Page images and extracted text
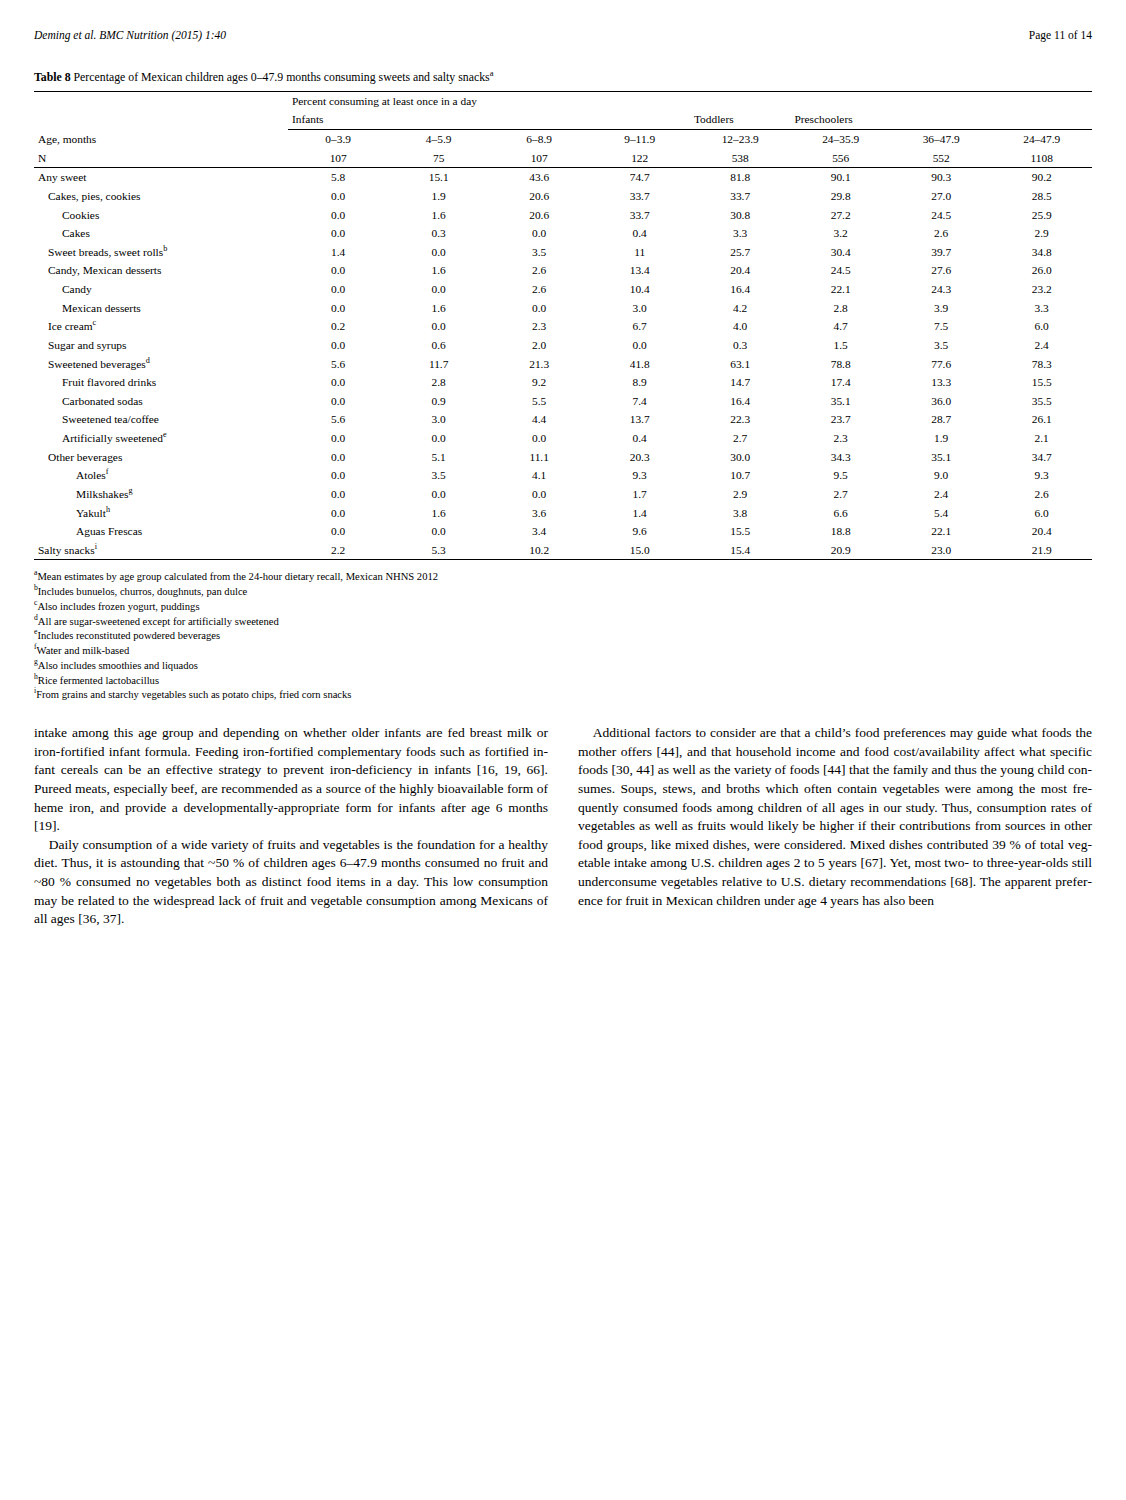Deming et al. BMC Nutrition (2015) 1:40
Page 11 of 14
Table 8 Percentage of Mexican children ages 0–47.9 months consuming sweets and salty snacks a
| | Percent consuming at least once in a day |
| --- | --- |
| | Infants | Toddlers | Preschoolers |
| Age, months | 0–3.9 | 4–5.9 | 6–8.9 | 9–11.9 | 12–23.9 | 24–35.9 | 36–47.9 | 24–47.9 |
| N | 107 | 75 | 107 | 122 | 538 | 556 | 552 | 1108 |
| Any sweet | 5.8 | 15.1 | 43.6 | 74.7 | 81.8 | 90.1 | 90.3 | 90.2 |
| Cakes, pies, cookies | 0.0 | 1.9 | 20.6 | 33.7 | 33.7 | 29.8 | 27.0 | 28.5 |
| Cookies | 0.0 | 1.6 | 20.6 | 33.7 | 30.8 | 27.2 | 24.5 | 25.9 |
| Cakes | 0.0 | 0.3 | 0.0 | 0.4 | 3.3 | 3.2 | 2.6 | 2.9 |
| Sweet breads, sweet rolls b | 1.4 | 0.0 | 3.5 | 11 | 25.7 | 30.4 | 39.7 | 34.8 |
| Candy, Mexican desserts | 0.0 | 1.6 | 2.6 | 13.4 | 20.4 | 24.5 | 27.6 | 26.0 |
| Candy | 0.0 | 0.0 | 2.6 | 10.4 | 16.4 | 22.1 | 24.3 | 23.2 |
| Mexican desserts | 0.0 | 1.6 | 0.0 | 3.0 | 4.2 | 2.8 | 3.9 | 3.3 |
| Ice cream c | 0.2 | 0.0 | 2.3 | 6.7 | 4.0 | 4.7 | 7.5 | 6.0 |
| Sugar and syrups | 0.0 | 0.6 | 2.0 | 0.0 | 0.3 | 1.5 | 3.5 | 2.4 |
| Sweetened beverages d | 5.6 | 11.7 | 21.3 | 41.8 | 63.1 | 78.8 | 77.6 | 78.3 |
| Fruit flavored drinks | 0.0 | 2.8 | 9.2 | 8.9 | 14.7 | 17.4 | 13.3 | 15.5 |
| Carbonated sodas | 0.0 | 0.9 | 5.5 | 7.4 | 16.4 | 35.1 | 36.0 | 35.5 |
| Sweetened tea/coffee | 5.6 | 3.0 | 4.4 | 13.7 | 22.3 | 23.7 | 28.7 | 26.1 |
| Artificially sweetened e | 0.0 | 0.0 | 0.0 | 0.4 | 2.7 | 2.3 | 1.9 | 2.1 |
| Other beverages | 0.0 | 5.1 | 11.1 | 20.3 | 30.0 | 34.3 | 35.1 | 34.7 |
| Atoles f | 0.0 | 3.5 | 4.1 | 9.3 | 10.7 | 9.5 | 9.0 | 9.3 |
| Milkshakes g | 0.0 | 0.0 | 0.0 | 1.7 | 2.9 | 2.7 | 2.4 | 2.6 |
| Yakult h | 0.0 | 1.6 | 3.6 | 1.4 | 3.8 | 6.6 | 5.4 | 6.0 |
| Aguas Frescas | 0.0 | 0.0 | 3.4 | 9.6 | 15.5 | 18.8 | 22.1 | 20.4 |
| Salty snacks i | 2.2 | 5.3 | 10.2 | 15.0 | 15.4 | 20.9 | 23.0 | 21.9 |
aMean estimates by age group calculated from the 24-hour dietary recall, Mexican NHNS 2012
bIncludes bunuelos, churros, doughnuts, pan dulce
cAlso includes frozen yogurt, puddings
dAll are sugar-sweetened except for artificially sweetened
eIncludes reconstituted powdered beverages
fWater and milk-based
gAlso includes smoothies and liquados
hRice fermented lactobacillus
iFrom grains and starchy vegetables such as potato chips, fried corn snacks
intake among this age group and depending on whether older infants are fed breast milk or iron-fortified infant formula. Feeding iron-fortified complementary foods such as fortified infant cereals can be an effective strategy to prevent iron-deficiency in infants [16, 19, 66]. Pureed meats, especially beef, are recommended as a source of the highly bioavailable form of heme iron, and provide a developmentally-appropriate form for infants after age 6 months [19].
Daily consumption of a wide variety of fruits and vegetables is the foundation for a healthy diet. Thus, it is astounding that ~50 % of children ages 6–47.9 months consumed no fruit and ~80 % consumed no vegetables both as distinct food items in a day. This low consumption may be related to the widespread lack of fruit and vegetable consumption among Mexicans of all ages [36, 37].
Additional factors to consider are that a child’s food preferences may guide what foods the mother offers [44], and that household income and food cost/availability affect what specific foods [30, 44] as well as the variety of foods [44] that the family and thus the young child consumes. Soups, stews, and broths which often contain vegetables were among the most frequently consumed foods among children of all ages in our study. Thus, consumption rates of vegetables as well as fruits would likely be higher if their contributions from sources in other food groups, like mixed dishes, were considered. Mixed dishes contributed 39 % of total vegetable intake among U.S. children ages 2 to 5 years [67]. Yet, most two- to three-year-olds still underconsume vegetables relative to U.S. dietary recommendations [68]. The apparent preference for fruit in Mexican children under age 4 years has also been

_WHAT YOU ARE ASKED TO DO_: From the opening line of the entries, copy each line exactly until the line with "2.3 | 1.9 | 2.1 |", which is copied as well; leave out pictures.

_TASK SOLUTION_:
Deming et al. BMC Nutrition (2015) 1:40
Page 11 of 14
Table 8 Percentage of Mexican children ages 0–47.9 months consuming sweets and salty snacks a
| | Percent consuming at least once in a day |
| --- | --- |
| | Infants | Toddlers | Preschoolers |
| Age, months | 0–3.9 | 4–5.9 | 6–8.9 | 9–11.9 | 12–23.9 | 24–35.9 | 36–47.9 | 24–47.9 |
| N | 107 | 75 | 107 | 122 | 538 | 556 | 552 | 1108 |
| Any sweet | 5.8 | 15.1 | 43.6 | 74.7 | 81.8 | 90.1 | 90.3 | 90.2 |
| Cakes, pies, cookies | 0.0 | 1.9 | 20.6 | 33.7 | 33.7 | 29.8 | 27.0 | 28.5 |
| Cookies | 0.0 | 1.6 | 20.6 | 33.7 | 30.8 | 27.2 | 24.5 | 25.9 |
| Cakes | 0.0 | 0.3 | 0.0 | 0.4 | 3.3 | 3.2 | 2.6 | 2.9 |
| Sweet breads, sweet rolls b | 1.4 | 0.0 | 3.5 | 11 | 25.7 | 30.4 | 39.7 | 34.8 |
| Candy, Mexican desserts | 0.0 | 1.6 | 2.6 | 13.4 | 20.4 | 24.5 | 27.6 | 26.0 |
| Candy | 0.0 | 0.0 | 2.6 | 10.4 | 16.4 | 22.1 | 24.3 | 23.2 |
| Mexican desserts | 0.0 | 1.6 | 0.0 | 3.0 | 4.2 | 2.8 | 3.9 | 3.3 |
| Ice cream c | 0.2 | 0.0 | 2.3 | 6.7 | 4.0 | 4.7 | 7.5 | 6.0 |
| Sugar and syrups | 0.0 | 0.6 | 2.0 | 0.0 | 0.3 | 1.5 | 3.5 | 2.4 |
| Sweetened beverages d | 5.6 | 11.7 | 21.3 | 41.8 | 63.1 | 78.8 | 77.6 | 78.3 |
| Fruit flavored drinks | 0.0 | 2.8 | 9.2 | 8.9 | 14.7 | 17.4 | 13.3 | 15.5 |
| Carbonated sodas | 0.0 | 0.9 | 5.5 | 7.4 | 16.4 | 35.1 | 36.0 | 35.5 |
| Sweetened tea/coffee | 5.6 | 3.0 | 4.4 | 13.7 | 22.3 | 23.7 | 28.7 | 26.1 |
| Artificially sweetened e | 0.0 | 0.0 | 0.0 | 0.4 | 2.7 | 2.3 | 1.9 | 2.1 |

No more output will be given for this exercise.